Every entry must be set down exactly in the answer; no pictures should appear.

---- Exercise inputs

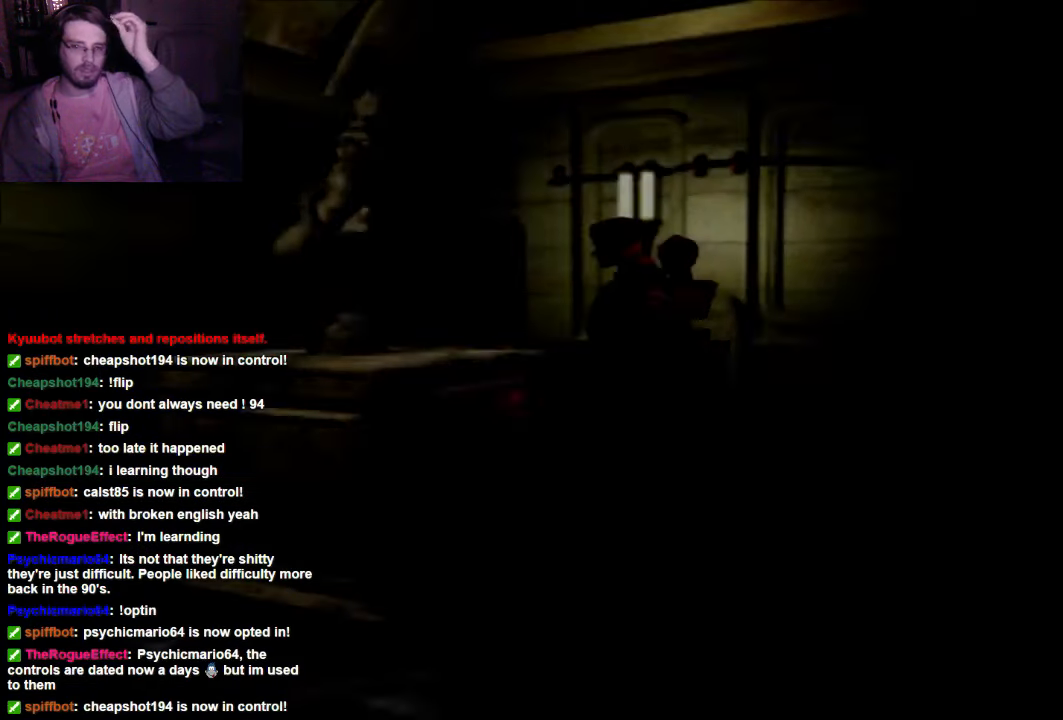
{"buttons": [], "left_stick": "center", "right_stick": "center", "events": []}
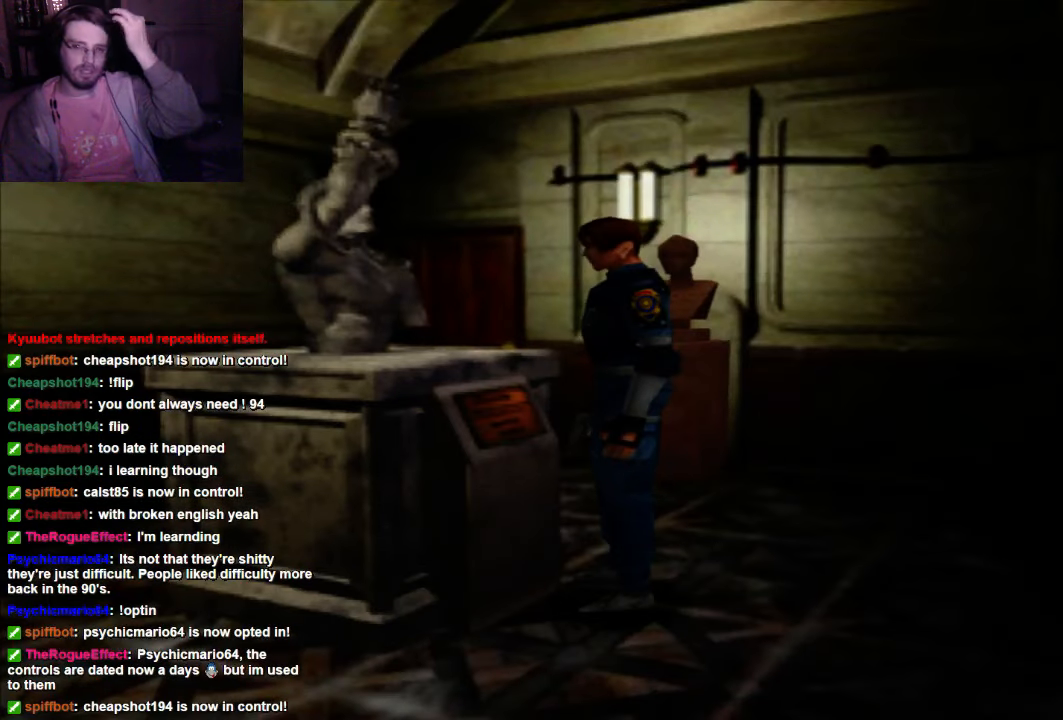
{"buttons": [], "left_stick": "center", "right_stick": "center", "events": []}
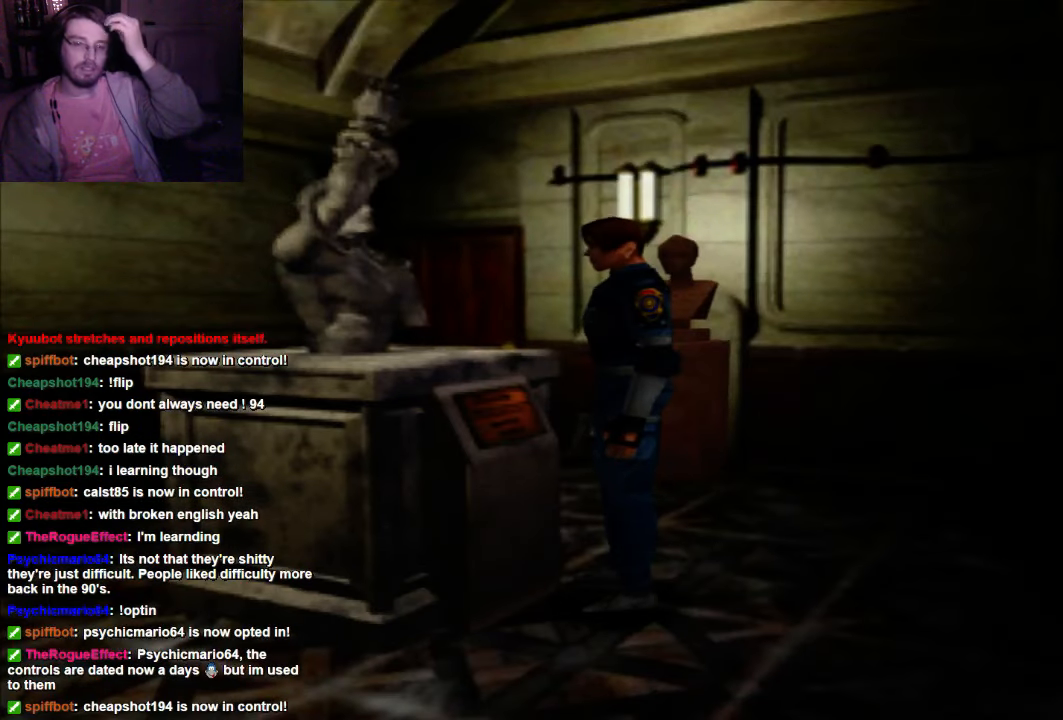
{"buttons": [], "left_stick": "center", "right_stick": "center", "events": []}
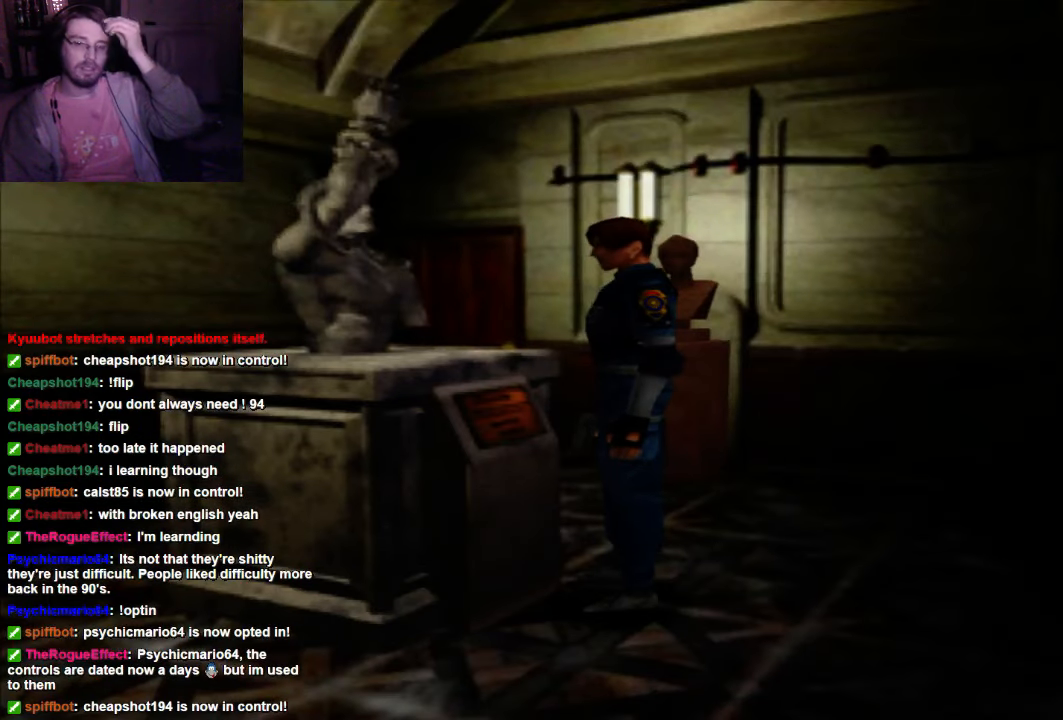
{"buttons": [], "left_stick": "center", "right_stick": "center", "events": []}
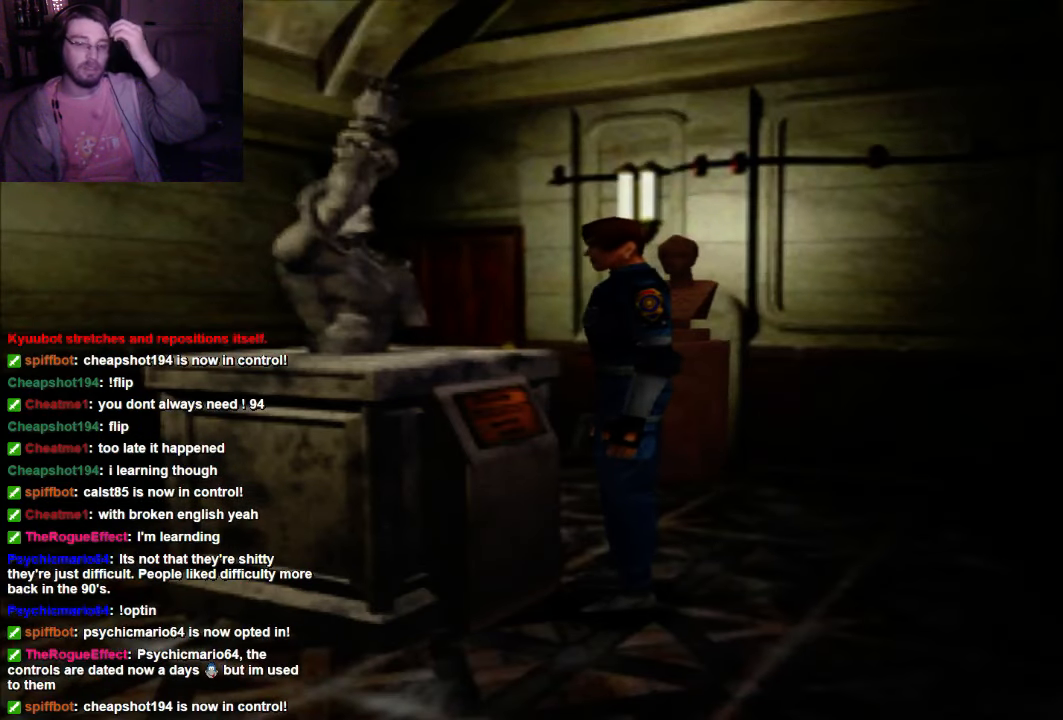
{"buttons": [], "left_stick": "center", "right_stick": "center", "events": []}
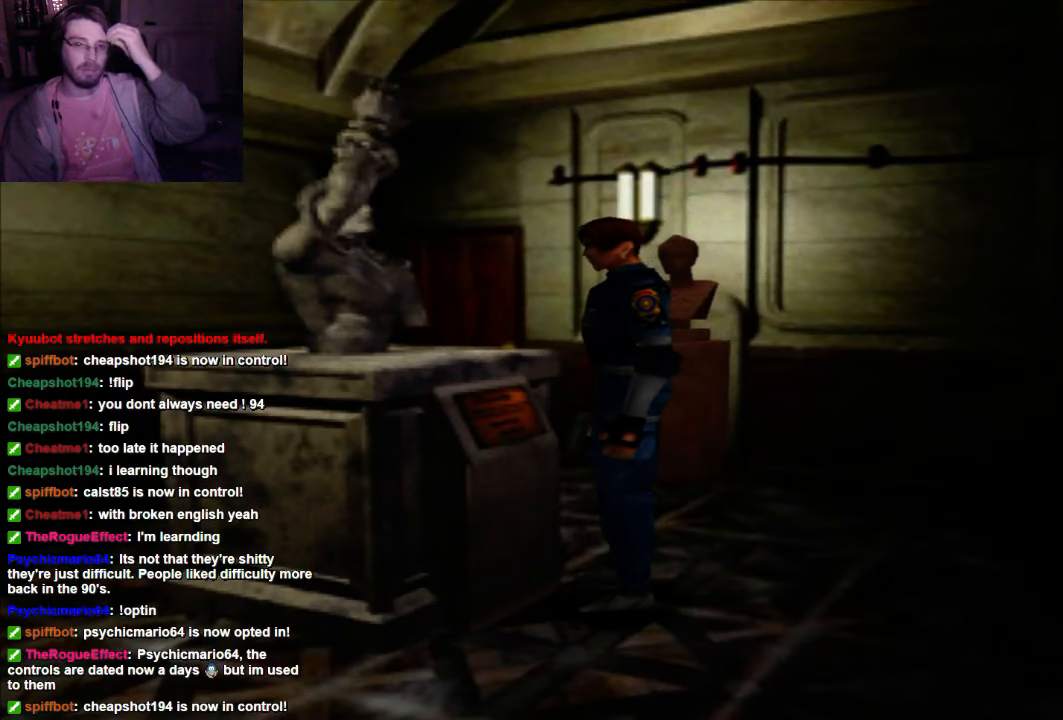
{"buttons": [], "left_stick": "center", "right_stick": "center", "events": []}
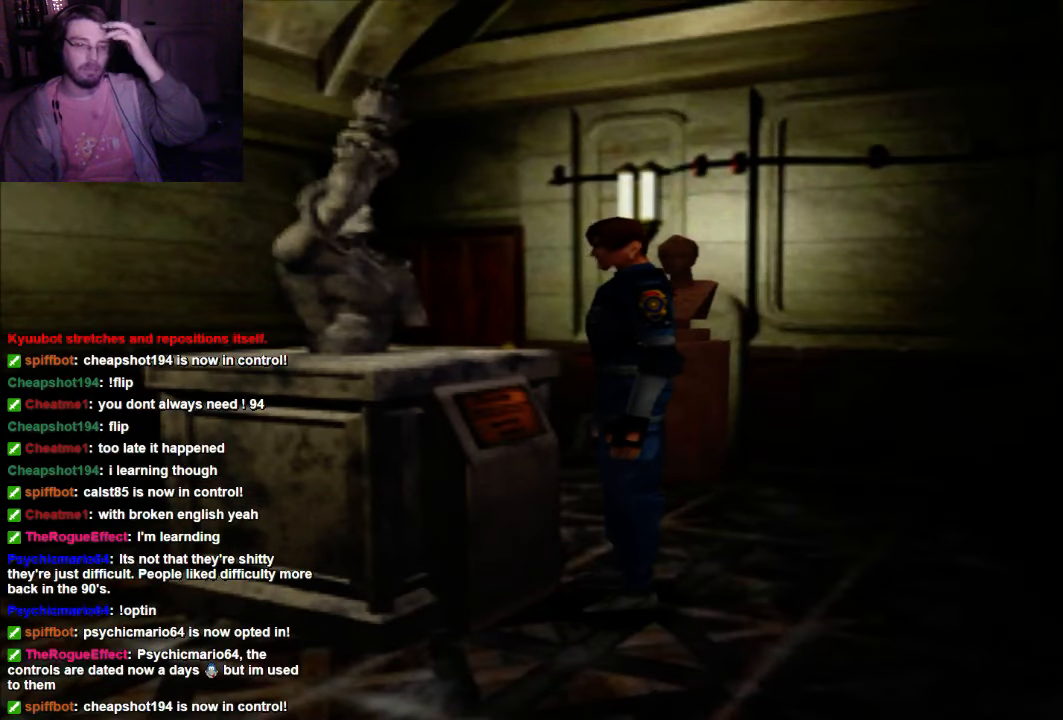
{"buttons": [], "left_stick": "center", "right_stick": "center", "events": []}
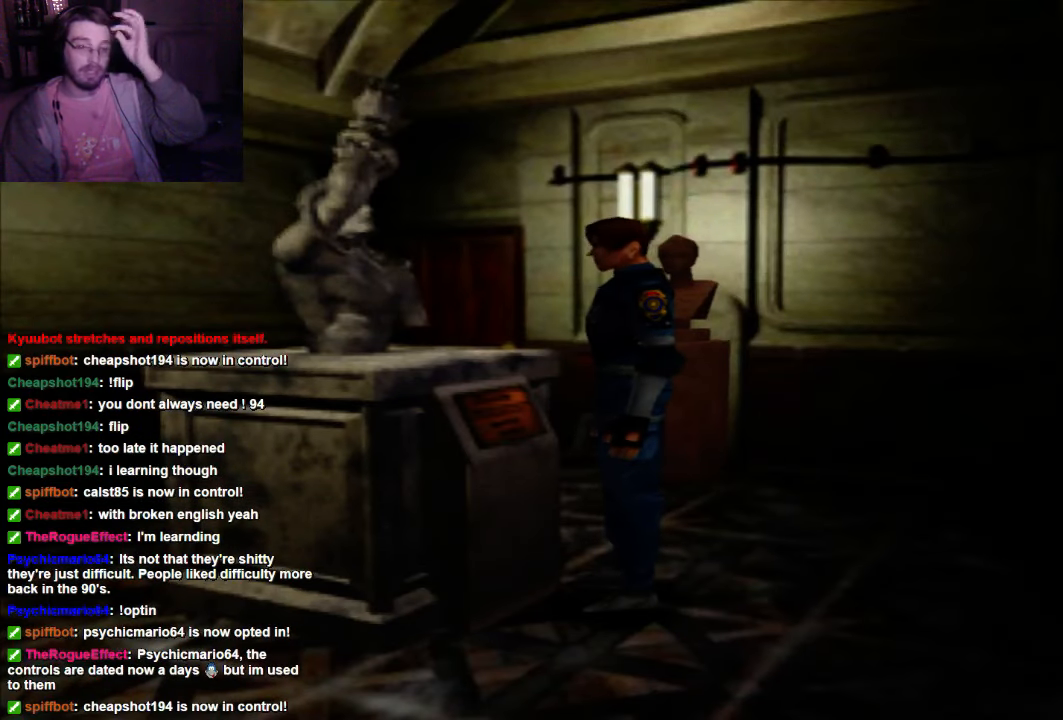
{"buttons": [], "left_stick": "center", "right_stick": "center", "events": []}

--------

Response area
{"buttons": [], "left_stick": "center", "right_stick": "center", "events": []}
{"buttons": [], "left_stick": "center", "right_stick": "center", "events": []}
{"buttons": [], "left_stick": "center", "right_stick": "center", "events": []}
{"buttons": [], "left_stick": "center", "right_stick": "center", "events": []}
{"buttons": [], "left_stick": "center", "right_stick": "center", "events": []}
{"buttons": [], "left_stick": "center", "right_stick": "center", "events": []}
{"buttons": [], "left_stick": "center", "right_stick": "center", "events": []}
{"buttons": [], "left_stick": "center", "right_stick": "center", "events": []}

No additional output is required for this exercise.